5101:3-51-03 HOME choice ("Helping Ohioans Move, Expanding Choice") demonstration program: conditions of participation for providers.

This rule sets forth the conditions of participation for providers furnishing demonstration, supplemental and qualified services to HOME choice demonstration program participants.

(A) Demonstration and supplemental services.

(1) All providers of demonstration and supplemental services to participants enrolled on the HOME choice demonstration program shall:

(a) Meet all requirements in the applicable provider service specifications set forth in rule 5101:3-51-04 of the Administrative Code, and provider enrollment criteria set forth in rule 5101:3-51-05 of the Administrative Code.

(b) As applicable, comply with the criminal records check requirements set forth in:

(i) Rules 5101:3-45-07 and 5101:3-45-08 of the Administrative Code if the provider is approved by ODJFS;

(ii) Rule 173-41-01 of the Administrative Code if the provider is certified by the Ohio department of aging(ODA);

(iii) Rule 5123:2-1-05 or 5123:2-1-05.1 of the Administrative Code, as applicable, if the provider is certified by the Ohio department of developmental disabilities (DODD); or

(iv) Rules 5122-30-03 and 5122-30-04 of the Administrative Code, or rule 5122-26-06 of the Administrative Code, as applicable, if the provider is certified by the Ohio department of mental health(ODMH).

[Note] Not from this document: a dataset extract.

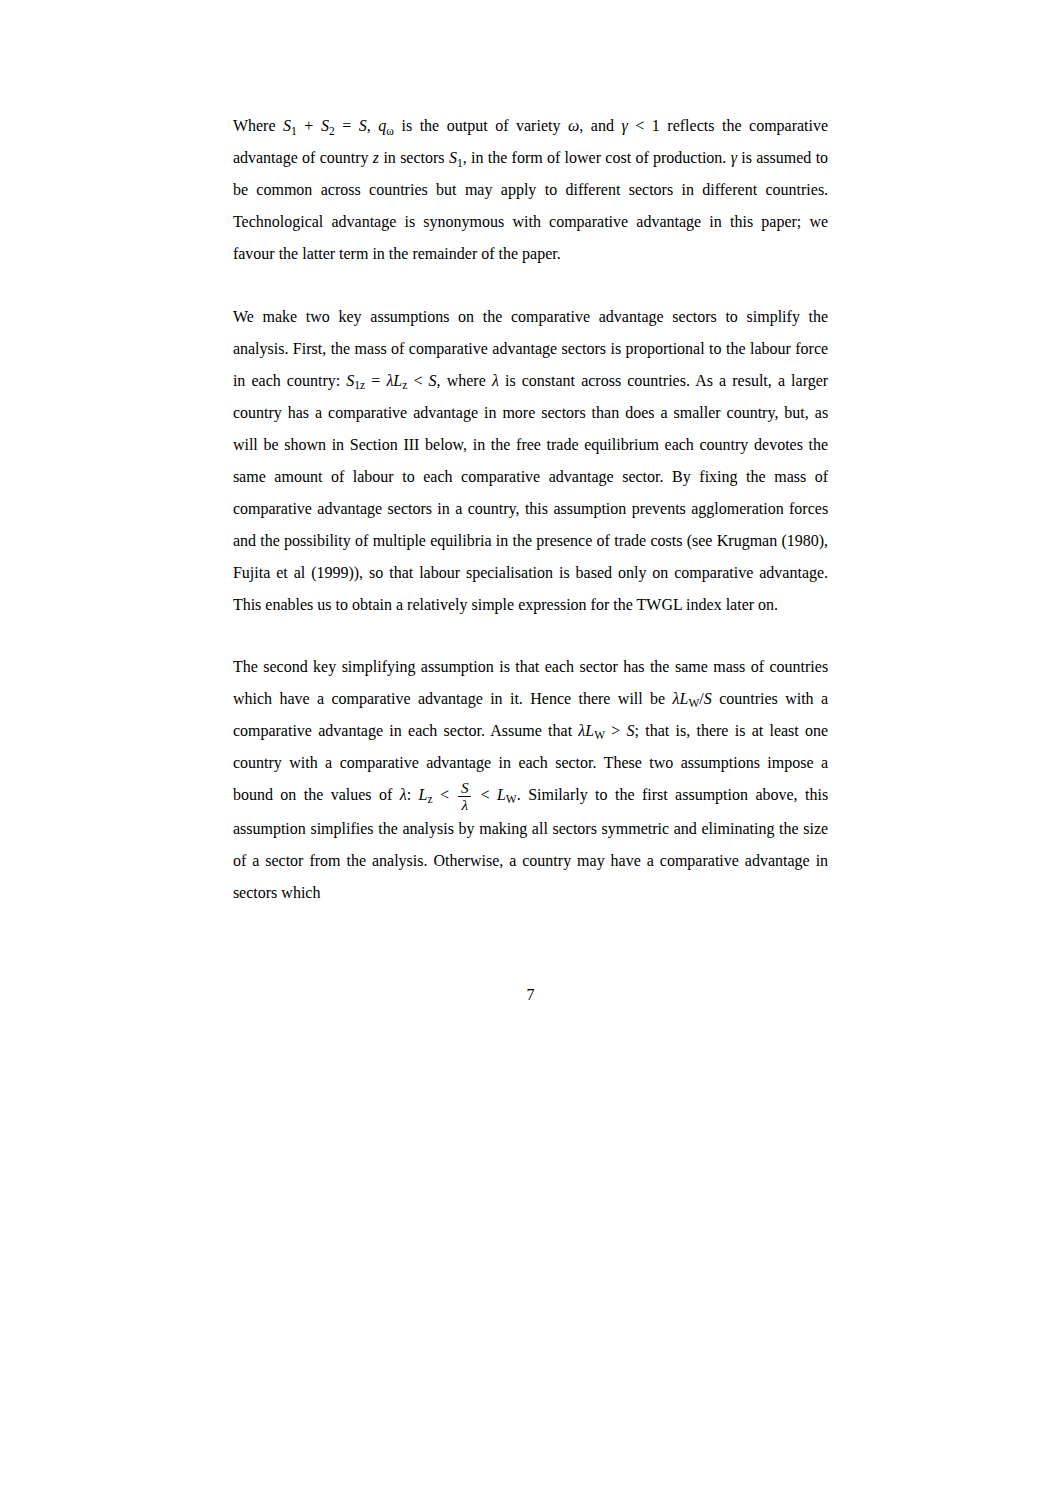Where S1 + S2 = S, qω is the output of variety ω, and γ < 1 reflects the comparative advantage of country z in sectors S1, in the form of lower cost of production. γ is assumed to be common across countries but may apply to different sectors in different countries. Technological advantage is synonymous with comparative advantage in this paper; we favour the latter term in the remainder of the paper.
We make two key assumptions on the comparative advantage sectors to simplify the analysis. First, the mass of comparative advantage sectors is proportional to the labour force in each country: S1z = λLz < S, where λ is constant across countries. As a result, a larger country has a comparative advantage in more sectors than does a smaller country, but, as will be shown in Section III below, in the free trade equilibrium each country devotes the same amount of labour to each comparative advantage sector. By fixing the mass of comparative advantage sectors in a country, this assumption prevents agglomeration forces and the possibility of multiple equilibria in the presence of trade costs (see Krugman (1980), Fujita et al (1999)), so that labour specialisation is based only on comparative advantage. This enables us to obtain a relatively simple expression for the TWGL index later on.
The second key simplifying assumption is that each sector has the same mass of countries which have a comparative advantage in it. Hence there will be λLW/S countries with a comparative advantage in each sector. Assume that λLW > S; that is, there is at least one country with a comparative advantage in each sector. These two assumptions impose a bound on the values of λ: Lz < Sλ < LW. Similarly to the first assumption above, this assumption simplifies the analysis by making all sectors symmetric and eliminating the size of a sector from the analysis. Otherwise, a country may have a comparative advantage in sectors which
7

(c) Attend ODJFS-sponsored HOME choice demonstration program provider training sessions.

(d) Assure participants receive HOME choice demonstration program services in accordance with their all services plan, service plan, individual service plan (ISP) or non-waiver HOME choice demonstration service plan, as appropriate.

(e) Upon request and within the timeframe prescribed in the request, provide all information to the state agency administering the HCBS waiver on which the HOME choice demonstration program participant is enrolled, or ODJFS if the HOME choice demonstration program participant is not enrolled on an HCBS waiver, and to CMS and the entity under contract with ODJFS to provide HOME choice financial management services (FMS).

(f) Comply with all federal and state privacy laws, including the health insurance portability and accountability act (HIPAA) regulations set forth in 45 C.F.R. parts 160, 162 and 164 (as in effect on the effective date of this rule), and the medicaid confidentiality regulations as set forth in 42 C.F.R. 421.300 to 42 C.F.R. 306 (as in effect on the effective date of this rule), and sections 5101.26 to 5101.28 of the Revised Code.

(g) Maintain and retain all required documentation, including but not limited to, documentation of tasks performed or not performed, arrival and departure times, and the dated signatures of the provider and the HOME choice participant or authorized representative verifying the service delivery upon completion of service delivery. Nothing shall prohibit the collection and maintenance of documentation through technology-based systems. The participant's or authorized representative's signature of choice shall be documented on the all services plan, service plan, ISP or non-waiver HOME choice demonstration service plan, as appropriate. It shall include, but not be limited to, any of the following: a handwritten signature, initials, a stamp or mark, or an electronic signature.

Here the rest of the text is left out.